February 20th 2015
About 7 months ago I started on the long road of redesigning the CollegePlus website. As anyone who has worked on a website redesign before will attest, it was suffering from the bloat that comes from long periods of inattention.
Ideally, design is a process starting with a blank slate and building up. However, in the case of a redesign it's more a case of reduction to remove accumulated parts that are assumed necessary. It follows that, one of the most difficult parts of a website redesign is overcoming the expectations of stakeholders based on years of experience with previous designs.
We started with a collection including 130+ pages of copy, videos, promotions, marketing campaigns, and defunct partnerships. More specifically there were at least a couple dozen top tier pages. This made for a confusing user experience. I could talk for hours about the project, but for now let's focus on one thing.
It was clear from the beginning that this was more than just a layout change. The page had problems in its color pallet, layout, typography, and overall purpose. However the biggest problem was this...
It doesn't look like much! However, it represents the main source of visitor confusion on the site. If you clicked the left button you'd stay on the main site but if you clicked the right button you'd be moved into what essentially was an entirely new site.
Although the button looks like you are choosing between two different products you were actually choosing between two different brands.
The analytics showed that splitting traffic like this just wasn't working for us. At first I thought it was just the design's fault so I started mocking up variations that would hopefully increase conversions.
It just wasn't working though!
It continues to surprise me how blind we can be to the obvious problem. In retrospective it is clear this homepage shouldn't have been splitting traffic, like we were trying to but it took me quite awhile to realize this. When I finally did things started moving.

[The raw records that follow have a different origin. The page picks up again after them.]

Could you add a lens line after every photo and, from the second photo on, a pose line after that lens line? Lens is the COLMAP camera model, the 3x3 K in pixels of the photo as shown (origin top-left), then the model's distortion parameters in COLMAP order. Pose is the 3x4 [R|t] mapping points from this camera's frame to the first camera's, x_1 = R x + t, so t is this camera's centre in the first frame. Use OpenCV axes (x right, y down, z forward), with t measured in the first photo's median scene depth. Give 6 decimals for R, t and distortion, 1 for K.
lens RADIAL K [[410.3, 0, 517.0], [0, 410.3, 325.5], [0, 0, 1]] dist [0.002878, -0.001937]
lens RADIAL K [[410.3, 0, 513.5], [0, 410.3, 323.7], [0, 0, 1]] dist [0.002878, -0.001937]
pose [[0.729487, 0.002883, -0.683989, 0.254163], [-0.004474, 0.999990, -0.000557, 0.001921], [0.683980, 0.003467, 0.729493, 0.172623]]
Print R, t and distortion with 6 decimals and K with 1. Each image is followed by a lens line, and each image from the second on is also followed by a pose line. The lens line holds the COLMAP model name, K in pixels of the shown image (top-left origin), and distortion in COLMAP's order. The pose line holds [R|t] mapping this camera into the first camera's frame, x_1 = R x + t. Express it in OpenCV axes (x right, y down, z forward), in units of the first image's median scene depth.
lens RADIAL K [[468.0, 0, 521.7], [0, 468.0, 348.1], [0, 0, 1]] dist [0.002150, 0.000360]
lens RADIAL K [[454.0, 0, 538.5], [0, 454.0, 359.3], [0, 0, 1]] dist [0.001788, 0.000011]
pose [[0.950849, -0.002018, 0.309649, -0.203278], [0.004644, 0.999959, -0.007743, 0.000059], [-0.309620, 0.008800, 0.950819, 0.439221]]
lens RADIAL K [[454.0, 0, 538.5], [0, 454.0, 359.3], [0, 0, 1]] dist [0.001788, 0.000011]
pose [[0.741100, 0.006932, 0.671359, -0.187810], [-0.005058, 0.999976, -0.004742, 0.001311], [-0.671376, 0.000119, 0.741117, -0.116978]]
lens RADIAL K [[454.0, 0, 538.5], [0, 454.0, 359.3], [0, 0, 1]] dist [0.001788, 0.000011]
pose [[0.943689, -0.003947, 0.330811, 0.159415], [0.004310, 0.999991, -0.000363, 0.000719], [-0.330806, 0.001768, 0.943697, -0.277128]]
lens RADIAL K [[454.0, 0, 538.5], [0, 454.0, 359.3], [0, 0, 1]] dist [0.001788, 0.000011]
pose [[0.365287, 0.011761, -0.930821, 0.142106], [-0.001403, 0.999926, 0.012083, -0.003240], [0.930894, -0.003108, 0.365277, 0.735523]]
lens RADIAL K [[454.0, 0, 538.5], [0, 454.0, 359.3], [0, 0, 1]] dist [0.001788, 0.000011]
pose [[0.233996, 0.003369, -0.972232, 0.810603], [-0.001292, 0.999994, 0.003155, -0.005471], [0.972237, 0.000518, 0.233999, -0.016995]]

Here's an early concept for a single purpose homepage. Notice however that the 2nd button from the original design is still sticking around as a small text link in the lower left corner. It's hard to convince product stakeholders to change sometimes.
NOTE: Video background was awesome but unnecessary. If you want to make one here is a good starting place.
At this point the design had undergone a massive change but still had some unnecessary pieces.
If the page wasn't focusing on the 2nd button then why did the link need to stay on the page? Did the homepage really need a video? If the main headline was reworked did we need a secondary level of copy?
With those questions in mind I started heading in a very different direction. Trying to keep it in it's simplest form. Just copy and a CTA.
But wait! Is that really going to be enough to draw the visitor into the content? What I needed now was a simple way to give a visitor a peak into our product without overwhelming the with copy. This is where Ruthie , our graphic designer, stepped in.
Those small illustrations were just what we needed to give visitors a quick idea of what we do.
I tested this in a Usability Hub 5 Second Test where users were shown the design with copy and illustrations. Amazingly the majority of users tested could understand something of what we did in just 5 seconds. This was unprecedented in the history of our product. It's a complex one! And it had always been difficult to explain even in person, let alone on the web.
The rest of the page fell into place quickly. Including three sections of high level copy about the purpose of the company, matching illustrations, and then finally a CTA to sign up for email updates.
Now that the redesign has been live for some time and had thousands of visitors we can look at the data.
The home page already had a low bounce rate at 36.42% however after launch the new site dropped that by 2.99% for a new low of 35.33%. Interestingly enough mobile traffic saw an even bigger drop of 3.90% in the bounce rate. I think this is mostly due to an increased mobile optimization and much clearer mobile CTA's.
Another interesting result shows up in the heat-maps from CrazyEgg. Although the new homepage has had many less visits than the old one there are definitely enough for a comparison.
We can clearly see that the new design has focused user's clicks to a few areas. This has improved the conversion rates and lowered the bounce rates.
The more qualitative results were even more interesting. The feedback from various surveys and conversations with visitors showed that more than ever before people could easily understand what we do. They felt that the brand was trustworthy and they could easily find the information they were looking for.
This was a great project that extended far beyond just the home page. In total it was six months work over dozens of pages and a custom Rails CMS.